- Aufgabe 1
Fassen Sie den Absatz des Textabschnitts über das Frauenarchiv, der mit „Resultat der Pressekonferenz“ beginnt, als Liste zusammen. Die wesentlichen Fakten sollen erhalten bleiben.
- Aufgabe 2
Greifen Sie den Textabschnitt über das Frauenarchiv nach seinem letzten Satz auf und schreiben Sie ihn weiter.
++++ Textabschnitt ++++
Resultat der Pressekonferenz: Ein sehr breites Medienecho, bis hin ins benachbarte Ausland. Ein Teil der Medien ließ sich zwar weiterhin ganz und gar unkritisch von der Kölner Szene briefen, die anscheinend tatsächlich noch immer in dem Turm einziehen will. Gegen deren Falschbehauptungen läuft nun eine Serie von Gegendarstellungen seitens des FMT, z.B. gegen die Stadtrevue, die schon anno 1994/95 eine zentrale Quelle der Diffamation gewesen war. Aber auch überregionale Medien machen mit. So musste die FAS am 11. März eine „Klarstellung“ zu ihrer Falschberichterstattung vom 26. Februar veröffentlichen. Doch die Mehrheit der Medien berichtete sachorientiert: „Die NRW-Ministerinnen lassen Alice Schwarzer hängen“ (FAZ), „Alice Schwarzers Turm wankt“ (WAZ), „Alice Schwarzer kämpft um ihr Lebenswerk“ (Die Zeit). Und spöttisch: „Die grüne Emanzipationsministerin Steffens sagt, sie müsse sparen. In Wahrheit geht es darum, Rache zu nehmen“ (SpiegelOnline).

Immer wieder fragen JournalistInnen seither erstaunt: Ist das nicht eine verkehrte Welt? Will eine rot-grüne „Frauenregierung“ wirklich ein Frauenarchiv zerstören, das ein konservativer Ministerpräsident gefördert hat? Ja, sie will. Und war auch keines besseren zu belehren. Obwohl so ein Archiv doch auch ihre Geschichte birgt, bzw. die Vorgeschichte, die es überhaupt erst möglich gemacht hat, dass Frauen Ministerinnen oder sogar Ministerpräsidentinnen werden.
++++ Die Daten ++++
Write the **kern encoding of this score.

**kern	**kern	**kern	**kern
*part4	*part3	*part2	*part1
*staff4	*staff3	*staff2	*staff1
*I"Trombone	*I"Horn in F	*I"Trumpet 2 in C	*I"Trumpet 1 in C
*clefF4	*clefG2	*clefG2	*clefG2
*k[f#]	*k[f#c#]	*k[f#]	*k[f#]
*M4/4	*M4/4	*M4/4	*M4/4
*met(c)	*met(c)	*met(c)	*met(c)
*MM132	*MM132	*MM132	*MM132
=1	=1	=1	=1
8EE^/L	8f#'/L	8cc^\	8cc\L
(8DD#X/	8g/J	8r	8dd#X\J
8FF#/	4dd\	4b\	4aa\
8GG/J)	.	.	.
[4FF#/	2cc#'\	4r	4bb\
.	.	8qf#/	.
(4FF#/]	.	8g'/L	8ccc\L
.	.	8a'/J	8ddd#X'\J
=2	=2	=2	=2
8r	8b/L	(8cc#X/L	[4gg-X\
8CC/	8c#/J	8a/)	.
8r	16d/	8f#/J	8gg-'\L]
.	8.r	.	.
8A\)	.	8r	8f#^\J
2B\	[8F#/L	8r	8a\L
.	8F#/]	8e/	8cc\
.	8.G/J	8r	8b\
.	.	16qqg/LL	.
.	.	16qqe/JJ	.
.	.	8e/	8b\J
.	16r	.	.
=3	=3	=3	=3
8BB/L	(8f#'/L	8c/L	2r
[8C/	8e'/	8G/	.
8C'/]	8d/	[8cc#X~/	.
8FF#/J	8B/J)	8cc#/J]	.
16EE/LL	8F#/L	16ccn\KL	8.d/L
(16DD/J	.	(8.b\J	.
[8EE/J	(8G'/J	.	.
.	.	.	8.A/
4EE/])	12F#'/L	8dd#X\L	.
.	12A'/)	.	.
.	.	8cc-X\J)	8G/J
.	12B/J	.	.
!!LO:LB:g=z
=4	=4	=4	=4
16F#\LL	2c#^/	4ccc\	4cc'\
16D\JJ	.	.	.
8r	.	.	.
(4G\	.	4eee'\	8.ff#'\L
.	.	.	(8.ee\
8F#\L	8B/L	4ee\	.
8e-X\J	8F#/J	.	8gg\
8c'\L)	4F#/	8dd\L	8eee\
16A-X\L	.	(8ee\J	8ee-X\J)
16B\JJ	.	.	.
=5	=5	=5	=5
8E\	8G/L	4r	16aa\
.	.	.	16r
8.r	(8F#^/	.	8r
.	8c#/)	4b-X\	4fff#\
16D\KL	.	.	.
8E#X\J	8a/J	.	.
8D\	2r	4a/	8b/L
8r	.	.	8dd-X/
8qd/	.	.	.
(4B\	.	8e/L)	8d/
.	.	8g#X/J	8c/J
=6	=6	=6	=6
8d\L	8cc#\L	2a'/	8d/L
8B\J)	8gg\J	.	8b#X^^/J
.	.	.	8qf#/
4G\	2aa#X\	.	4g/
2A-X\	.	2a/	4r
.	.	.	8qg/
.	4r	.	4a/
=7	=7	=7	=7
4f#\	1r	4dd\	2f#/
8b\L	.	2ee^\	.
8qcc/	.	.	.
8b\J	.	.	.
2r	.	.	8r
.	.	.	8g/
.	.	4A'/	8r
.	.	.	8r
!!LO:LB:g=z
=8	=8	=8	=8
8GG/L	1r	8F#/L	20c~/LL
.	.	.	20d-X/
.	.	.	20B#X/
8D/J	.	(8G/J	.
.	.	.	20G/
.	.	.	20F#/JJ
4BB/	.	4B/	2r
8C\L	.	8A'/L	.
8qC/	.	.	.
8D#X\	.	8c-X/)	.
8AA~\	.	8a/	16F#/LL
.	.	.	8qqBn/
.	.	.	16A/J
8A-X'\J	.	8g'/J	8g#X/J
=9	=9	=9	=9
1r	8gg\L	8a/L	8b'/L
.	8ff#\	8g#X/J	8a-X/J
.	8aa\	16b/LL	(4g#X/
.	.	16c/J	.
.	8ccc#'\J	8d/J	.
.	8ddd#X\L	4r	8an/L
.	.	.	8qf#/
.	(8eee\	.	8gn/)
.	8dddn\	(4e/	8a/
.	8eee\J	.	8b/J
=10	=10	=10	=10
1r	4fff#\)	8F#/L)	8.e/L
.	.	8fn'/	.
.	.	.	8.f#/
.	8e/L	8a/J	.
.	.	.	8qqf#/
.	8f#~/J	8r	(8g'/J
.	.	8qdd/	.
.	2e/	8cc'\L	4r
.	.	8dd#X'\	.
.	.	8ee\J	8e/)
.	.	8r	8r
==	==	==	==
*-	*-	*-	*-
++++
- Schriftliche Antwort 1
- Die Pressekonferenz fand ein sehr breites Medienecho, das bis ins benachbarte Ausland reichte.
- Ein Teil der Medien ließ sich weiterhin unkritisch von der Kölner Szene briefen. Diese will anscheinend noch immer in den Turm einziehen.
- Gegen deren Falschbehauptungen läuft eine Serie von Gegendarstellungen des FMT. Eine davon richtet sich gegen die Stadtrevue, die schon 1994/95 eine zentrale Quelle der Diffamation war.
- Auch überregionale Medien beteiligen sich. Die FAS musste am 11. März eine „Klarstellung“ zu ihrer Falschberichterstattung vom 26. Februar veröffentlichen.
- Die Mehrheit der Medien berichtete sachorientiert, etwa die FAZ („Die NRW-Ministerinnen lassen Alice Schwarzer hängen“), die WAZ („Alice Schwarzers Turm wankt“) und Die Zeit („Alice Schwarzer kämpft um ihr Lebenswerk“).
- SpiegelOnline kommentierte spöttisch: Die grüne Emanzipationsministerin Steffens sage, sie müsse sparen, in Wahrheit gehe es um Rache.

- Schriftliche Antwort 2
Doch es gibt ein – vorläufiges – Happy End. Am 21. Februar, drei Wochen nach der Pressekonferenz, konnte der dreiköpfige Vorstand des FMT vermelden: „Wir freuen uns, bekannt geben zu können, dass die Existenz des FrauenMediaTurm (FMT) nicht länger bedroht ist. Die Bundesministerin für Frauen, Dr. Kristina Schröder, wird aus ihrem Etat für die Dauer von insgesamt vier Jahren jeweils 150000 Euro an Fördermitteln bereitstellen, damit der Frauen­MediaTurm trotz der vom Land NRW gekürzten Mittel weiter solide arbeiten kann.“ Schröder weiter: „Ich mache das aus Freude und Überzeugung, denn bei der Förderung von Projekten geht es nicht um die Übereinstimmung in jeder Tonlage oder Argumentationsweise, sondern um den Grundkonsens, dass wir bedeutende Zeugnisse dieser bedeutenden Bewegung als Gesellschaft erhalten, unterstützen und befördern.“

Tatsächlich hatte die CDU-Frauenministerin wenige Tage zuvor einfach zum Telefon gegriffen und Alice Schwarzer angerufen. Was eine echte Pointe ist. Denn schließlich hatten Schröder und Schwarzer sich im November 2010 öffentlich gefetzt, hatte die eine der anderen vorgeworfen, von gestern zu sein und die andere der einen Unfähigkeit attestiert. Aber es gibt anscheinend noch Menschen, ja sogar Frauen, die zwischen persönlichen Affinitäten und der Sache unterscheiden können. Umso besser.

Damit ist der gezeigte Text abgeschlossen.